Spin dynamics of S=2 triangular and honeycomb lattices

Abstract

Spin dynamics of $S=2$ triangular and honeycomb lattices realized in ${\mathrm{BaNa}}_{2}\mathrm{Fe}{[{\mathrm{VO}}_{4}]}_{2}$ and ${\mathrm{BaNa}}_{2}{\mathrm{Fe}}_{2/3}{\mathrm{Mg}}_{1/3}{[{\mathrm{VO}}_{4}]}_{2}$, respectively, are investigated by magnetization, heat capacity, and particularly $^{57}\mathrm{Fe}$ M\"ossbauer spectroscopy measurements from which spin fluctuation rates are derived. Slight distortions of the $[{\mathrm{FeO}}_{6}]$ polyhedra from ${D}_{3d}$ symmetry probe the respective anisotropy of the electronic ground state. ${\mathrm{BaNa}}_{2}\mathrm{Fe}{[{\mathrm{VO}}_{4}]}_{2}$ and ${\mathrm{BaNa}}_{2}{\mathrm{Fe}}_{2/3}{\mathrm{Mg}}_{1/3}{[{\mathrm{VO}}_{4}]}_{2}$ reveal magnetic decoupling of the underlying magnetic lattices. Down to the lowest temperature of our experiments (3.3 K) only the triangular lattice exhibits long-range order (${T}_{c}=6.5$ K). The long-range order involves only 2/3 of the Fe sites (static, ${H}_{hf}\ensuremath{\approx}190$ kOe), and 1/3 of the Fe sites fluctuate faster than the observation time window of the M\"ossbauer spectroscopy experiment.

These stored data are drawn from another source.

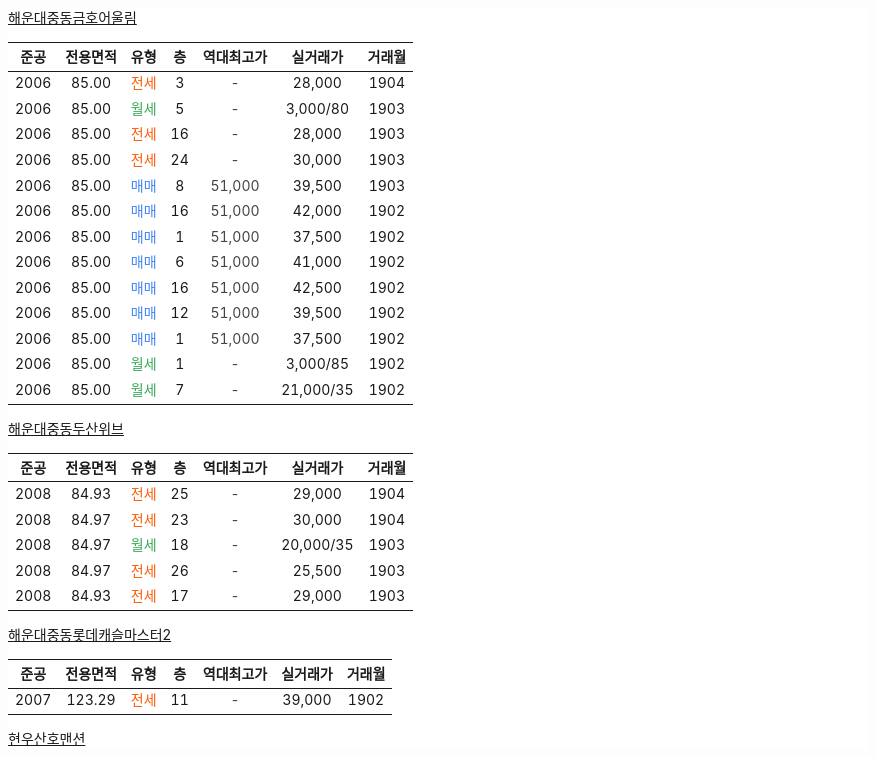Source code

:[해운대중동금호어울림](https://search.naver.com/search.naver?query=%EB%B6%80%EC%82%B0%EA%B4%91%EC%97%AD%EC%8B%9C+%ED%95%B4%EC%9A%B4%EB%8C%80%EA%B5%AC+%EC%A4%91%EB%8F%99+%ED%95%B4%EC%9A%B4%EB%8C%80%EC%A4%91%EB%8F%99%EA%B8%88%ED%98%B8%EC%96%B4%EC%9A%B8%EB%A6%BC)

|준공|전용면적|유형|층|역대최고가|실거래가|거래월|
|:---:|:---:|:---:|:---:|:---:|:---:|:---:|
|2006|85.00|<span style="color:#ff5a00">전세</span>|3|<span style="color:#444444">-</span>|28,000|1904|
|2006|85.00|<span style="color:#34a853">월세</span>|5|<span style="color:#444444">-</span>|3,000/80|1903|
|2006|85.00|<span style="color:#ff5a00">전세</span>|16|<span style="color:#444444">-</span>|28,000|1903|
|2006|85.00|<span style="color:#ff5a00">전세</span>|24|<span style="color:#444444">-</span>|30,000|1903|
|2006|85.00|<span style="color:#4285f3">매매</span>|8|<span style="color:#444444">51,000</span>|39,500|1903|
|2006|85.00|<span style="color:#4285f3">매매</span>|16|<span style="color:#444444">51,000</span>|42,000|1902|
|2006|85.00|<span style="color:#4285f3">매매</span>|1|<span style="color:#444444">51,000</span>|37,500|1902|
|2006|85.00|<span style="color:#4285f3">매매</span>|6|<span style="color:#444444">51,000</span>|41,000|1902|
|2006|85.00|<span style="color:#4285f3">매매</span>|16|<span style="color:#444444">51,000</span>|42,500|1902|
|2006|85.00|<span style="color:#4285f3">매매</span>|12|<span style="color:#444444">51,000</span>|39,500|1902|
|2006|85.00|<span style="color:#4285f3">매매</span>|1|<span style="color:#444444">51,000</span>|37,500|1902|
|2006|85.00|<span style="color:#34a853">월세</span>|1|<span style="color:#444444">-</span>|3,000/85|1902|
|2006|85.00|<span style="color:#34a853">월세</span>|7|<span style="color:#444444">-</span>|21,000/35|1902|

[해운대중동두산위브](https://search.naver.com/search.naver?query=%EB%B6%80%EC%82%B0%EA%B4%91%EC%97%AD%EC%8B%9C+%ED%95%B4%EC%9A%B4%EB%8C%80%EA%B5%AC+%EC%A4%91%EB%8F%99+%ED%95%B4%EC%9A%B4%EB%8C%80%EC%A4%91%EB%8F%99%EB%91%90%EC%82%B0%EC%9C%84%EB%B8%8C)

|준공|전용면적|유형|층|역대최고가|실거래가|거래월|
|:---:|:---:|:---:|:---:|:---:|:---:|:---:|
|2008|84.93|<span style="color:#ff5a00">전세</span>|25|<span style="color:#444444">-</span>|29,000|1904|
|2008|84.97|<span style="color:#ff5a00">전세</span>|23|<span style="color:#444444">-</span>|30,000|1904|
|2008|84.97|<span style="color:#34a853">월세</span>|18|<span style="color:#444444">-</span>|20,000/35|1903|
|2008|84.97|<span style="color:#ff5a00">전세</span>|26|<span style="color:#444444">-</span>|25,500|1903|
|2008|84.93|<span style="color:#ff5a00">전세</span>|17|<span style="color:#444444">-</span>|29,000|1903|

[해운대중동롯데캐슬마스터2](https://search.naver.com/search.naver?query=%EB%B6%80%EC%82%B0%EA%B4%91%EC%97%AD%EC%8B%9C+%ED%95%B4%EC%9A%B4%EB%8C%80%EA%B5%AC+%EC%A4%91%EB%8F%99+%ED%95%B4%EC%9A%B4%EB%8C%80%EC%A4%91%EB%8F%99%EB%A1%AF%EB%8D%B0%EC%BA%90%EC%8A%AC%EB%A7%88%EC%8A%A4%ED%84%B02)

|준공|전용면적|유형|층|역대최고가|실거래가|거래월|
|:---:|:---:|:---:|:---:|:---:|:---:|:---:|
|2007|123.29|<span style="color:#ff5a00">전세</span>|11|<span style="color:#444444">-</span>|39,000|1902|

[현우산호맨션](https://search.naver.com/search.naver?query=%EB%B6%80%EC%82%B0%EA%B4%91%EC%97%AD%EC%8B%9C+%ED%95%B4%EC%9A%B4%EB%8C%80%EA%B5%AC+%EC%A4%91%EB%8F%99+%ED%98%84%EC%9A%B0%EC%82%B0%ED%98%B8%EB%A7%A8%EC%85%98)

For the honeycomb lattice two distinct iron sites alternate. The moments oriented within the plane slow down considerably with ${H}_{hf}\ensuremath{\approx}120$ kOe whereas the moments on Fe sites aligned along the $c$ axis retain a three times larger fluctuation frequency. In both cases the orthogonal moments, obtained from the orientation of the hyperfine fields with respect to the electric field gradient, couple through Dzyaloshinskii-Moriya interaction. Magnetization data for both compounds show signs of ferromagnetic alignment of the reduced moments, $M$(0 kOe) $\ensuremath{\approx}2\phantom{\rule{0.28em}{0ex}}{\ensuremath{\mu}}_{B}$ per Fe. The evaluation of the specific heat data and M\"ossbauer spectra for the ${\mathrm{BaNa}}_{2}\mathrm{Fe}{[{\mathrm{VO}}_{4}]}_{2}$ supports the presence of short-range antiferromagnetic interactions below 50 K and suggests a crossover into competing ferromagnetic exchange below 10 K preceding the emerging long-range order.